The path forward remains unclear. The system of government in the United States delegates great power to small localities and states who have little incentive to respond to multi-regional issues such as affordable housing in metropolitan areas. Massive homeowner power over localized political decision-making means municipal governments are unlikely to make changes on their own. Voters, even in liberal areas, find lots of reasons to reject more housing that seem well-intentioned – neighborhood character, environment, their view – and others that are not, including motivations to exclude minorities. But while local interests currently have immense control over this process, policies decided locally have a large impact beyond city or county borders. Renters and commuters currently have little say in zoning decisions despite being integral to the functioning of urban spaces. There is a bit of a prisoner’s dilemma as well: If one town or part of a city liberalizes their zoning, they will bear far more than their fair share of development change, far more than their fair share. As a result, this is truly a regional, and in many ways a national, problem. Thus, part of the solution should involve moving or at least evaluating housing and zoning decisions at the regional or national level. Other countries are already doing this: Japan’s national model has resulted in housing prices remaining nearly flat in Tokyo over the last decade. Only at this level can housing supply be addressed and seen in the proper context.
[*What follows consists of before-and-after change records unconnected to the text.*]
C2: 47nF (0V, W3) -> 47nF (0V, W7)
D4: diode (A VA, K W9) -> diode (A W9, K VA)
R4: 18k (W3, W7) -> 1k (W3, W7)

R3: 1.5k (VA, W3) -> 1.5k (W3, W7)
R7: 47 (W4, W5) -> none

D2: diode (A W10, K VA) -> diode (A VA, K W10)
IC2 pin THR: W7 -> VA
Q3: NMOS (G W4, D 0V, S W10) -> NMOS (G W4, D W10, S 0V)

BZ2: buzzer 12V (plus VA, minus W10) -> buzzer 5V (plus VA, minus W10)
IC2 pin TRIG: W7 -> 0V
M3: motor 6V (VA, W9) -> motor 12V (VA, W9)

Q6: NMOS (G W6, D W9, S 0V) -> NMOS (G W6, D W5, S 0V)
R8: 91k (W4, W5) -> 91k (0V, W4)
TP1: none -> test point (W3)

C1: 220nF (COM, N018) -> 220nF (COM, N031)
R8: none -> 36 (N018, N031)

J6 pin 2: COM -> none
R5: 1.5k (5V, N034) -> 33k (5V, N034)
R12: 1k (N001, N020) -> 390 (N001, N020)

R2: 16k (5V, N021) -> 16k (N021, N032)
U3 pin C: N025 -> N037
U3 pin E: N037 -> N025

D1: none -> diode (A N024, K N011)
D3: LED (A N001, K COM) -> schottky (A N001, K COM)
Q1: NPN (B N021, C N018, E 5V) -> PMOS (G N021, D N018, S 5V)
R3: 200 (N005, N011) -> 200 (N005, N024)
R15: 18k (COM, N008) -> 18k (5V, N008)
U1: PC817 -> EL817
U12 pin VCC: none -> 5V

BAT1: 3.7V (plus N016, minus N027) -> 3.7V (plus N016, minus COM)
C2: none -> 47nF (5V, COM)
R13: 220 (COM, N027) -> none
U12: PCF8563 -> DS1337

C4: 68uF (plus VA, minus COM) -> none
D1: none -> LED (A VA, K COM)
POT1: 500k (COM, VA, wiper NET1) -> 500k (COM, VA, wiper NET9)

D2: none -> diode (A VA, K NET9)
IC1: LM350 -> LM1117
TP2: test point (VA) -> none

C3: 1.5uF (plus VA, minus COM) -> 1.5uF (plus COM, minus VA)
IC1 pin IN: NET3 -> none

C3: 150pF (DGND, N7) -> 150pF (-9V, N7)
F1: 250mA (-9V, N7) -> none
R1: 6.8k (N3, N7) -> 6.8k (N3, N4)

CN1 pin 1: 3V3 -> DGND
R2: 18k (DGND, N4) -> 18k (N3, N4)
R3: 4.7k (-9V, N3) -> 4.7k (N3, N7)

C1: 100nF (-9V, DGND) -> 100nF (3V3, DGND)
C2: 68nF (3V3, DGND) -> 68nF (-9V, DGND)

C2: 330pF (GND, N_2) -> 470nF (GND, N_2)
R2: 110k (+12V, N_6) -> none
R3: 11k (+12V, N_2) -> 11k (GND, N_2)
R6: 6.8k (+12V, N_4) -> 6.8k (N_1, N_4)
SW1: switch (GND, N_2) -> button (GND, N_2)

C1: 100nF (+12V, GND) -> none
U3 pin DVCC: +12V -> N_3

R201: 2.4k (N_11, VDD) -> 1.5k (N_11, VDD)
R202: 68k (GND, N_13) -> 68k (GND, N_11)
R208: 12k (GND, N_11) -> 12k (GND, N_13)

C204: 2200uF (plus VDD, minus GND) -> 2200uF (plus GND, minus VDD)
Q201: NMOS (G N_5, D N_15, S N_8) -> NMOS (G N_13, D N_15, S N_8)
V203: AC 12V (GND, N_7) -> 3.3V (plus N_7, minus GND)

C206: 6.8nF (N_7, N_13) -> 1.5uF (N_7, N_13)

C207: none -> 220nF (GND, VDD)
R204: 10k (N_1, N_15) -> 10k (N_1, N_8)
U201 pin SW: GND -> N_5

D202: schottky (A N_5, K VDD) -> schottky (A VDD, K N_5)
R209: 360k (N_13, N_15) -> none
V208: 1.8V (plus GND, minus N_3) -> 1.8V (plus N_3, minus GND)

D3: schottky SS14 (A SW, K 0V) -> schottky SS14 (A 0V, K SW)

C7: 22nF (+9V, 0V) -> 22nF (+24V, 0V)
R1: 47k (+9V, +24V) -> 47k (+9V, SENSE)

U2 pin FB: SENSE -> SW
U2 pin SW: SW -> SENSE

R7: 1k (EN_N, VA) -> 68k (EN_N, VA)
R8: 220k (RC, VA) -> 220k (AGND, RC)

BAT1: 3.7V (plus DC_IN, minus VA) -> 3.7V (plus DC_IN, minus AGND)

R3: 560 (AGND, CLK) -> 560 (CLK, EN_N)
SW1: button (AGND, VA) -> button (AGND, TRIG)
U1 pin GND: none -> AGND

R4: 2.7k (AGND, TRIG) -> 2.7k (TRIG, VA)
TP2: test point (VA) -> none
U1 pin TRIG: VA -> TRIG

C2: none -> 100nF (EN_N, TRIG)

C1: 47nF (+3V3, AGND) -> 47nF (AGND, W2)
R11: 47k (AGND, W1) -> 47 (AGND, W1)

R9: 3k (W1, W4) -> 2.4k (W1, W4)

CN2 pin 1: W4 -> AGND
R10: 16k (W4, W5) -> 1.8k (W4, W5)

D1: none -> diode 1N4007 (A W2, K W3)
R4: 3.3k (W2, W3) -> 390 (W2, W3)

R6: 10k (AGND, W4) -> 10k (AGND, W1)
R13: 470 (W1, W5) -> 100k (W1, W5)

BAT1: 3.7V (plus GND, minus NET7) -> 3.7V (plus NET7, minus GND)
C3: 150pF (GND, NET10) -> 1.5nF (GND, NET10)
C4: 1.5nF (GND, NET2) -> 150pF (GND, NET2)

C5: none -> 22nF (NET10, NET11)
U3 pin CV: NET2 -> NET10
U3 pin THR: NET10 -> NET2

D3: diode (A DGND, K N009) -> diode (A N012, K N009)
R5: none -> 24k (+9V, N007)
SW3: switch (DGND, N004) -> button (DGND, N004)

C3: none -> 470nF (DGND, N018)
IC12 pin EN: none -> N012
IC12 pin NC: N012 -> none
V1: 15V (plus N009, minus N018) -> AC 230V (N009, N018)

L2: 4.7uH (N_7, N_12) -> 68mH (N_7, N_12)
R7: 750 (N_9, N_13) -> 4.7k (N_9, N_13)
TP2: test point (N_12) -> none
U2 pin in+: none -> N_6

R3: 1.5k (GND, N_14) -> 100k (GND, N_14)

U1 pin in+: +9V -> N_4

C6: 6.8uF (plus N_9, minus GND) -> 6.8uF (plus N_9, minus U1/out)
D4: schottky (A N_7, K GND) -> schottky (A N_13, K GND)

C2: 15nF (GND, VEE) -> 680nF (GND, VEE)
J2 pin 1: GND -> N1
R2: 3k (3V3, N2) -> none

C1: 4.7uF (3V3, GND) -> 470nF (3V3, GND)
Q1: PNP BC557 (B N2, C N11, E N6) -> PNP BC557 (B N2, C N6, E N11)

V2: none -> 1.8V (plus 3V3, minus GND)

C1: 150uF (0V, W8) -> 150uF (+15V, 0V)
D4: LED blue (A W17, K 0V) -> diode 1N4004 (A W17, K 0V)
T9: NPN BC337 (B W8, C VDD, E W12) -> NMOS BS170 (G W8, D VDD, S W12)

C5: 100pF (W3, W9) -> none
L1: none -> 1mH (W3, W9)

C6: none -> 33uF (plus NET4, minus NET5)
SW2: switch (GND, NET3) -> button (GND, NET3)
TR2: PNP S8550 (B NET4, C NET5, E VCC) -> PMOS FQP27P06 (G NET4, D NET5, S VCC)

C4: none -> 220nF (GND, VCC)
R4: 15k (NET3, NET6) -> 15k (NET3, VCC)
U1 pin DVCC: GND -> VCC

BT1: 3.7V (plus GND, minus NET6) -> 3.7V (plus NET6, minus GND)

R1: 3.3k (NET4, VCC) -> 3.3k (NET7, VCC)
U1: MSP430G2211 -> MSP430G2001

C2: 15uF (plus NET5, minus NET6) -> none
These reforms can help solve the crux of the housing affordability crisis: lack of supply and entrenched segregation. To stop the displacement of poor people and people of color from their homes, federal, state, and local housing policy must address artificially inflated rents that incentivize landlords to kick out long-term tenants and raise prices. Deflating the housing market through more supply and the other non-discriminatory policies outlined above will help, not harm these people. Lifting structural impediments on building affordable housing while pushing for redistributive and reparative policies would go a long way toward repairing the urban housing crisis striking cities in the United States.